5. Recycled Plastic Lumber

Plastic Lumber Yard creates a composite lumber from recycled plastics that can be used like traditional lumber, from structural support to decking, fencing and retaining walls. Their plastic lumber is made from recycled HDPE #2, or milk jugs basically, and is made with no wood. Although they do have composite wood products available. You can cut and fasten this lumber substitute just like wood, but the plastic composite lumber generally outlasts wood and is easier to maintain.

6. Recycled Plastic Shingles

Tiny Home Builders

The same company, Plastic Lumber Yard, also creates recycled plastic roofing tiles that look like slate but are lighter and easier to install than their traditional slate counterparts.
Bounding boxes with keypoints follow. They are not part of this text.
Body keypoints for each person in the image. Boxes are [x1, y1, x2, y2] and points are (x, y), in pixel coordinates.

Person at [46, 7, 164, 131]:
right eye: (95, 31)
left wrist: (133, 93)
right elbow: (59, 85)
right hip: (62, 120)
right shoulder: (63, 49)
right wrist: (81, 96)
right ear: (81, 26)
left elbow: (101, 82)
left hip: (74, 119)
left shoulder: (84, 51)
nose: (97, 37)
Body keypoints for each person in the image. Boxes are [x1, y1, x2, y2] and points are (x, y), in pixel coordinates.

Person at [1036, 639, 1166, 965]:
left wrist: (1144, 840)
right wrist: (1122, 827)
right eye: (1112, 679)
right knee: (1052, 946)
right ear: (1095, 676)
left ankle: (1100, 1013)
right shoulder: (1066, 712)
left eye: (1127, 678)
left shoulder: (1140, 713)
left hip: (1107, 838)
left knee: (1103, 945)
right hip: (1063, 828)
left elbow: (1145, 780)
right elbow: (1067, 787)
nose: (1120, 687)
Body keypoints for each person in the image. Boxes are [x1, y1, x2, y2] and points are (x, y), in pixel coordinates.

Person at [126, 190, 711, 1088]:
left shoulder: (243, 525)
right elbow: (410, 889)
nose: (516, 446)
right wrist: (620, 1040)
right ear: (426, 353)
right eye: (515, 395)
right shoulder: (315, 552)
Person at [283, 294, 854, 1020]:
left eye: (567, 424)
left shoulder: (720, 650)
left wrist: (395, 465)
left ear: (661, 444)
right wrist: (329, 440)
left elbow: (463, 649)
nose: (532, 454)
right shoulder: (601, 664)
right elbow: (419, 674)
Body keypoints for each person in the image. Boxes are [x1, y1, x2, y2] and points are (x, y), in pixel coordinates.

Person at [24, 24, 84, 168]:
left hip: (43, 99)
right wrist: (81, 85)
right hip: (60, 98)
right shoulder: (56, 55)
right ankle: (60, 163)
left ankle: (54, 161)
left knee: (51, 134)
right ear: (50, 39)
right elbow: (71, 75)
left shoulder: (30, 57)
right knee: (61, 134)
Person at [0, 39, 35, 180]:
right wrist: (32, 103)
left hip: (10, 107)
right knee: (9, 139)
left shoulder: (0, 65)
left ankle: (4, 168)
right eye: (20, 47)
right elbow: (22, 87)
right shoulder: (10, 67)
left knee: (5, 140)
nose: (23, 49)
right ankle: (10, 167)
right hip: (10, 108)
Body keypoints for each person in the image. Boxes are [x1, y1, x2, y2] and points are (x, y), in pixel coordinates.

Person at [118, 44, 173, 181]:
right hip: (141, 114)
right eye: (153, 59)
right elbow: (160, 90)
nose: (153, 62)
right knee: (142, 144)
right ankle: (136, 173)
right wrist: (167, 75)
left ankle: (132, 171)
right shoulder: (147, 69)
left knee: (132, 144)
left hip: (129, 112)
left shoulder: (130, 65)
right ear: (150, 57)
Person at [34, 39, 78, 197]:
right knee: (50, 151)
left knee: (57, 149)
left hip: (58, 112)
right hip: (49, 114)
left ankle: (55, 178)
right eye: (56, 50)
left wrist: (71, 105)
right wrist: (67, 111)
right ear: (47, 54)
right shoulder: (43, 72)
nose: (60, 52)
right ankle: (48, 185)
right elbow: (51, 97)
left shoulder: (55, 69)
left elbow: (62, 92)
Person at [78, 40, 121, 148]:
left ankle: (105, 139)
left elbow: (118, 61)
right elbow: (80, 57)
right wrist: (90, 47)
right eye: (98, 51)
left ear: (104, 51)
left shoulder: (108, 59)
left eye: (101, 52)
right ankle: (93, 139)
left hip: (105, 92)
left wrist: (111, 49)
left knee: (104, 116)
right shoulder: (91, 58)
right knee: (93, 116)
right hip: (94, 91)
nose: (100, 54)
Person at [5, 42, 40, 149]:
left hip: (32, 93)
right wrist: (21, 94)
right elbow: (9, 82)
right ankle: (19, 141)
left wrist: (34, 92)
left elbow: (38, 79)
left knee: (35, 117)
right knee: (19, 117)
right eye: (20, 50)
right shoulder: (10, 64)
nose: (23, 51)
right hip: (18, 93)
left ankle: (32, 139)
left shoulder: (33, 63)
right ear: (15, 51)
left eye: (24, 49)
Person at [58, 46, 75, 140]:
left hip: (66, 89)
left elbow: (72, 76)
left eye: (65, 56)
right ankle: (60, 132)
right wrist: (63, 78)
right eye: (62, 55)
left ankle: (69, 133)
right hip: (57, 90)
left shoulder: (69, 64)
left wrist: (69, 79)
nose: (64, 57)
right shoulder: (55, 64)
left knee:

The shingles also have been tested to withstand hours of intense heat and sunlight.

7. Recycled Plastic Insulation

A company called Insulastics is developing insulation made with recycled plastics to help keep your home warm in the winter and cool in the summer. The insulation is designed to form air pockets that help improve insulation performance. It isn’t available just yet but is in the works.

Wood Alternatives

8. Bamboo Lumber

bamboo lumber
3/4″ x 8″, 8′ Horizontal

Building with bamboo is the wave of the future. The growing use of bamboo in place of traditional wood in practically every application offers hope to the negative environmental impact of deforestation. Demand for bamboo products has driven innovation in the development of bamboo timber in China, Australia, and other countries across the planet. There are many reasons why consumers and manufacturers of all kinds are turning to bamboo timber products. Bamboo timber is:

  • Renewable The species of bamboo that are suitable for timber grow very rapidly (up to a yard or more each day) and can be harvested in one to three years, whereas traditional woods can take up to 40 years. Once harvested, bamboo begins growing again without the need for additional cultivation.
  • Strong Bamboo fibers have a tensile strength that surpasses many types of steel and is highly resistant to warping from changes in humidity.
  • Versatile Virtually any product that can be made from wood can be made from bamboo. From scaffolding to furniture to floors and everything in between, bamboo is proving to be a viable alternative to wood in every way.
  • Environmentally responsible During harvesting and processing, every part of the bamboo plant can be used with a much lower consumption of energy than wood. Bamboo requires little fertilizer or pesticides to produce on a wide scale, absorbs carbon dioxide at a faster rate, and releases oxygen up to 35% more than most tree species.